• **INSTRUCTIONS TO FOLLOW**
Set down, in full, every record in the block.

• **INFORMATION GIVEN**
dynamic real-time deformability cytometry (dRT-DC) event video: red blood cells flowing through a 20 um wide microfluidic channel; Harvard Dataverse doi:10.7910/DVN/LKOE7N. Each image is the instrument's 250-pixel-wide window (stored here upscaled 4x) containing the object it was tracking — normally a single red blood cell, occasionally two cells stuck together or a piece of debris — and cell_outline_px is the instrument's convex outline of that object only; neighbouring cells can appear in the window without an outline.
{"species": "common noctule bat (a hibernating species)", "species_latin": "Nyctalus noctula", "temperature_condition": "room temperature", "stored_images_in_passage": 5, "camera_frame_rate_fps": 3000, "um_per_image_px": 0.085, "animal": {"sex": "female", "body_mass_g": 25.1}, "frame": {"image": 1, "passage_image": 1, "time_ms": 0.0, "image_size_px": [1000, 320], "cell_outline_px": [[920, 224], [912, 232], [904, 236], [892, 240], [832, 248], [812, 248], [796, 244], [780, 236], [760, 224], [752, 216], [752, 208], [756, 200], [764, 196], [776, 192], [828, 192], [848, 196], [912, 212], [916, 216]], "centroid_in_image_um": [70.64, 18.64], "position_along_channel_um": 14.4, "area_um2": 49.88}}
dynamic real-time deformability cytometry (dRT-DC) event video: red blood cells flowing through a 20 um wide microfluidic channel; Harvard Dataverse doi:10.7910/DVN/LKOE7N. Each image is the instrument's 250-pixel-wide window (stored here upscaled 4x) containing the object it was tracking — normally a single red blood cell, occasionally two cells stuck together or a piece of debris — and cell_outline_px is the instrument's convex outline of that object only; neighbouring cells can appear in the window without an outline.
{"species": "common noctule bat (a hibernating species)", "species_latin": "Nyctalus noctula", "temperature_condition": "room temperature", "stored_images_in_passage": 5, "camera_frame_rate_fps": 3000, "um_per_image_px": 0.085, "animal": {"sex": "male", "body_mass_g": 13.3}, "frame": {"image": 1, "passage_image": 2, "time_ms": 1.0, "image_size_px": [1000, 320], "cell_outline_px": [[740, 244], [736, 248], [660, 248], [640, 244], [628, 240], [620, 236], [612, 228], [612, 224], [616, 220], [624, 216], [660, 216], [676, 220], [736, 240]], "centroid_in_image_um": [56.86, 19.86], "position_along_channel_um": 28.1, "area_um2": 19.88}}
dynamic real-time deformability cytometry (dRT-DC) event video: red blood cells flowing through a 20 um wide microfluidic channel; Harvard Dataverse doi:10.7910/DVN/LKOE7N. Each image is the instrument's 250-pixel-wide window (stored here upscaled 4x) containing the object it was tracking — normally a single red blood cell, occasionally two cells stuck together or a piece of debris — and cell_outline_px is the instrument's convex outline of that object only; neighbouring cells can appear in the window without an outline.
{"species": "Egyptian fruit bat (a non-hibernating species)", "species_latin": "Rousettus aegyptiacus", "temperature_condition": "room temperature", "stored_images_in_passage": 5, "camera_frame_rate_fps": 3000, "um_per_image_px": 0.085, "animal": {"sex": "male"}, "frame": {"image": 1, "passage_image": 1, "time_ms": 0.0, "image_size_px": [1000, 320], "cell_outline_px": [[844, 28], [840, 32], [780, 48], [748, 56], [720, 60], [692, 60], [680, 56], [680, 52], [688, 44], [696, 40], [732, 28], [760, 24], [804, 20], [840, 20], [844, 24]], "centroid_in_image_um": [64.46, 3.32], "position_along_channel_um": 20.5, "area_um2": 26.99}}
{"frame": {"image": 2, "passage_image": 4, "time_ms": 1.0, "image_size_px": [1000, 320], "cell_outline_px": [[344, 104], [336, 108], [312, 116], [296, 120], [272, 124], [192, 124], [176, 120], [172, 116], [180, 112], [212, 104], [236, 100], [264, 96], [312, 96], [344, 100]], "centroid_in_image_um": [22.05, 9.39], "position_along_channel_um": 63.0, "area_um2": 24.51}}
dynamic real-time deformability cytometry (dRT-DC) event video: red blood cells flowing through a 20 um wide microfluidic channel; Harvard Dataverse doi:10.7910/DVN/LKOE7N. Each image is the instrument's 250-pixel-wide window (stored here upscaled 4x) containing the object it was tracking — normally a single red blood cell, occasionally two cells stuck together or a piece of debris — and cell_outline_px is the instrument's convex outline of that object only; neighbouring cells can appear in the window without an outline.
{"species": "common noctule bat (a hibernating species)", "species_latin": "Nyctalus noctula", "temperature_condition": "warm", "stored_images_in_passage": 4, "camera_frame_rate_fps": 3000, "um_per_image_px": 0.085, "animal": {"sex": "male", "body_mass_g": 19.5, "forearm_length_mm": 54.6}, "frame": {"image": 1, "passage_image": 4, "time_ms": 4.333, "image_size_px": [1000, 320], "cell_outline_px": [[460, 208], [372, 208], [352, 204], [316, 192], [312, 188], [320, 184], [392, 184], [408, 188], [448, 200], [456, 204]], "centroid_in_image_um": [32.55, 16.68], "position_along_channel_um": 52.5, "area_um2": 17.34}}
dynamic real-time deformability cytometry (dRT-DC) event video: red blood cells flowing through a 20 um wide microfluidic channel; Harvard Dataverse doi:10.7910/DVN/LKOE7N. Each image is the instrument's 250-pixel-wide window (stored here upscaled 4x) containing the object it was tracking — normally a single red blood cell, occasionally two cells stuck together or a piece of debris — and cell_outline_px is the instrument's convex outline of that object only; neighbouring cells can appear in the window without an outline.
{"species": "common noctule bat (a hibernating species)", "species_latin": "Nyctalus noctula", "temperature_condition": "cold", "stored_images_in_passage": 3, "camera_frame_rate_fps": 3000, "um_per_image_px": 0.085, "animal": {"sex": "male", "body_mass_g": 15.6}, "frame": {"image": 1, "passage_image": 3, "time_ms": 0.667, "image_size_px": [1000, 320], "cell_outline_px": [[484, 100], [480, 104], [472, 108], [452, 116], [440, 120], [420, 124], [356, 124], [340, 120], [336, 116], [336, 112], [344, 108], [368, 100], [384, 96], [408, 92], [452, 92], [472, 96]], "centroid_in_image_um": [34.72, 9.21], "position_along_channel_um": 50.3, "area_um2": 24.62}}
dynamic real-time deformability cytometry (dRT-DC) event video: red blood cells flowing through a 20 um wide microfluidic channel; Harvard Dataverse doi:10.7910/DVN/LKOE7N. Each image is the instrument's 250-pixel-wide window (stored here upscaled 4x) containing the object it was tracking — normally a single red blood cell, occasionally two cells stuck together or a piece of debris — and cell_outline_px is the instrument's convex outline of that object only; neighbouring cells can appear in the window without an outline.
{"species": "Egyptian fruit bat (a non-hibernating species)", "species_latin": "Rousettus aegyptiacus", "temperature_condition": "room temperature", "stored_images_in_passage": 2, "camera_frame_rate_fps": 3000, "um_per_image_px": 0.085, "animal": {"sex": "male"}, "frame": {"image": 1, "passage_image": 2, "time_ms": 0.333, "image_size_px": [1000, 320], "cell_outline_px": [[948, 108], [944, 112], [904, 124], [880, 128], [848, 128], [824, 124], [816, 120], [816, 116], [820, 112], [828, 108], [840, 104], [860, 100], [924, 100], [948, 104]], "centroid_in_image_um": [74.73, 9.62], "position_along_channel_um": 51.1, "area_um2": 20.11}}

• **FULL OUTPUT**
dynamic real-time deformability cytometry (dRT-DC) event video: red blood cells flowing through a 20 um wide microfluidic channel; Harvard Dataverse doi:10.7910/DVN/LKOE7N. Each image is the instrument's 250-pixel-wide window (stored here upscaled 4x) containing the object it was tracking — normally a single red blood cell, occasionally two cells stuck together or a piece of debris — and cell_outline_px is the instrument's convex outline of that object only; neighbouring cells can appear in the window without an outline.
{"species": "common noctule bat (a hibernating species)", "species_latin": "Nyctalus noctula", "temperature_condition": "room temperature", "stored_images_in_passage": 5, "camera_frame_rate_fps": 3000, "um_per_image_px": 0.085, "animal": {"sex": "female", "body_mass_g": 25.1}, "frame": {"image": 1, "passage_image": 1, "time_ms": 0.0, "image_size_px": [1000, 320], "cell_outline_px": [[920, 224], [912, 232], [904, 236], [892, 240], [832, 248], [812, 248], [796, 244], [780, 236], [760, 224], [752, 216], [752, 208], [756, 200], [764, 196], [776, 192], [828, 192], [848, 196], [912, 212], [916, 216]], "centroid_in_image_um": [70.64, 18.64], "position_along_channel_um": 14.4, "area_um2": 49.88}}
dynamic real-time deformability cytometry (dRT-DC) event video: red blood cells flowing through a 20 um wide microfluidic channel; Harvard Dataverse doi:10.7910/DVN/LKOE7N. Each image is the instrument's 250-pixel-wide window (stored here upscaled 4x) containing the object it was tracking — normally a single red blood cell, occasionally two cells stuck together or a piece of debris — and cell_outline_px is the instrument's convex outline of that object only; neighbouring cells can appear in the window without an outline.
{"species": "common noctule bat (a hibernating species)", "species_latin": "Nyctalus noctula", "temperature_condition": "room temperature", "stored_images_in_passage": 5, "camera_frame_rate_fps": 3000, "um_per_image_px": 0.085, "animal": {"sex": "male", "body_mass_g": 13.3}, "frame": {"image": 1, "passage_image": 2, "time_ms": 1.0, "image_size_px": [1000, 320], "cell_outline_px": [[740, 244], [736, 248], [660, 248], [640, 244], [628, 240], [620, 236], [612, 228], [612, 224], [616, 220], [624, 216], [660, 216], [676, 220], [736, 240]], "centroid_in_image_um": [56.86, 19.86], "position_along_channel_um": 28.1, "area_um2": 19.88}}
dynamic real-time deformability cytometry (dRT-DC) event video: red blood cells flowing through a 20 um wide microfluidic channel; Harvard Dataverse doi:10.7910/DVN/LKOE7N. Each image is the instrument's 250-pixel-wide window (stored here upscaled 4x) containing the object it was tracking — normally a single red blood cell, occasionally two cells stuck together or a piece of debris — and cell_outline_px is the instrument's convex outline of that object only; neighbouring cells can appear in the window without an outline.
{"species": "Egyptian fruit bat (a non-hibernating species)", "species_latin": "Rousettus aegyptiacus", "temperature_condition": "room temperature", "stored_images_in_passage": 5, "camera_frame_rate_fps": 3000, "um_per_image_px": 0.085, "animal": {"sex": "male"}, "frame": {"image": 1, "passage_image": 1, "time_ms": 0.0, "image_size_px": [1000, 320], "cell_outline_px": [[844, 28], [840, 32], [780, 48], [748, 56], [720, 60], [692, 60], [680, 56], [680, 52], [688, 44], [696, 40], [732, 28], [760, 24], [804, 20], [840, 20], [844, 24]], "centroid_in_image_um": [64.46, 3.32], "position_along_channel_um": 20.5, "area_um2": 26.99}}
{"frame": {"image": 2, "passage_image": 4, "time_ms": 1.0, "image_size_px": [1000, 320], "cell_outline_px": [[344, 104], [336, 108], [312, 116], [296, 120], [272, 124], [192, 124], [176, 120], [172, 116], [180, 112], [212, 104], [236, 100], [264, 96], [312, 96], [344, 100]], "centroid_in_image_um": [22.05, 9.39], "position_along_channel_um": 63.0, "area_um2": 24.51}}
dynamic real-time deformability cytometry (dRT-DC) event video: red blood cells flowing through a 20 um wide microfluidic channel; Harvard Dataverse doi:10.7910/DVN/LKOE7N. Each image is the instrument's 250-pixel-wide window (stored here upscaled 4x) containing the object it was tracking — normally a single red blood cell, occasionally two cells stuck together or a piece of debris — and cell_outline_px is the instrument's convex outline of that object only; neighbouring cells can appear in the window without an outline.
{"species": "common noctule bat (a hibernating species)", "species_latin": "Nyctalus noctula", "temperature_condition": "warm", "stored_images_in_passage": 4, "camera_frame_rate_fps": 3000, "um_per_image_px": 0.085, "animal": {"sex": "male", "body_mass_g": 19.5, "forearm_length_mm": 54.6}, "frame": {"image": 1, "passage_image": 4, "time_ms": 4.333, "image_size_px": [1000, 320], "cell_outline_px": [[460, 208], [372, 208], [352, 204], [316, 192], [312, 188], [320, 184], [392, 184], [408, 188], [448, 200], [456, 204]], "centroid_in_image_um": [32.55, 16.68], "position_along_channel_um": 52.5, "area_um2": 17.34}}
dynamic real-time deformability cytometry (dRT-DC) event video: red blood cells flowing through a 20 um wide microfluidic channel; Harvard Dataverse doi:10.7910/DVN/LKOE7N. Each image is the instrument's 250-pixel-wide window (stored here upscaled 4x) containing the object it was tracking — normally a single red blood cell, occasionally two cells stuck together or a piece of debris — and cell_outline_px is the instrument's convex outline of that object only; neighbouring cells can appear in the window without an outline.
{"species": "common noctule bat (a hibernating species)", "species_latin": "Nyctalus noctula", "temperature_condition": "cold", "stored_images_in_passage": 3, "camera_frame_rate_fps": 3000, "um_per_image_px": 0.085, "animal": {"sex": "male", "body_mass_g": 15.6}, "frame": {"image": 1, "passage_image": 3, "time_ms": 0.667, "image_size_px": [1000, 320], "cell_outline_px": [[484, 100], [480, 104], [472, 108], [452, 116], [440, 120], [420, 124], [356, 124], [340, 120], [336, 116], [336, 112], [344, 108], [368, 100], [384, 96], [408, 92], [452, 92], [472, 96]], "centroid_in_image_um": [34.72, 9.21], "position_along_channel_um": 50.3, "area_um2": 24.62}}
dynamic real-time deformability cytometry (dRT-DC) event video: red blood cells flowing through a 20 um wide microfluidic channel; Harvard Dataverse doi:10.7910/DVN/LKOE7N. Each image is the instrument's 250-pixel-wide window (stored here upscaled 4x) containing the object it was tracking — normally a single red blood cell, occasionally two cells stuck together or a piece of debris — and cell_outline_px is the instrument's convex outline of that object only; neighbouring cells can appear in the window without an outline.
{"species": "Egyptian fruit bat (a non-hibernating species)", "species_latin": "Rousettus aegyptiacus", "temperature_condition": "room temperature", "stored_images_in_passage": 2, "camera_frame_rate_fps": 3000, "um_per_image_px": 0.085, "animal": {"sex": "male"}, "frame": {"image": 1, "passage_image": 2, "time_ms": 0.333, "image_size_px": [1000, 320], "cell_outline_px": [[948, 108], [944, 112], [904, 124], [880, 128], [848, 128], [824, 124], [816, 120], [816, 116], [820, 112], [828, 108], [840, 104], [860, 100], [924, 100], [948, 104]], "centroid_in_image_um": [74.73, 9.62], "position_along_channel_um": 51.1, "area_um2": 20.11}}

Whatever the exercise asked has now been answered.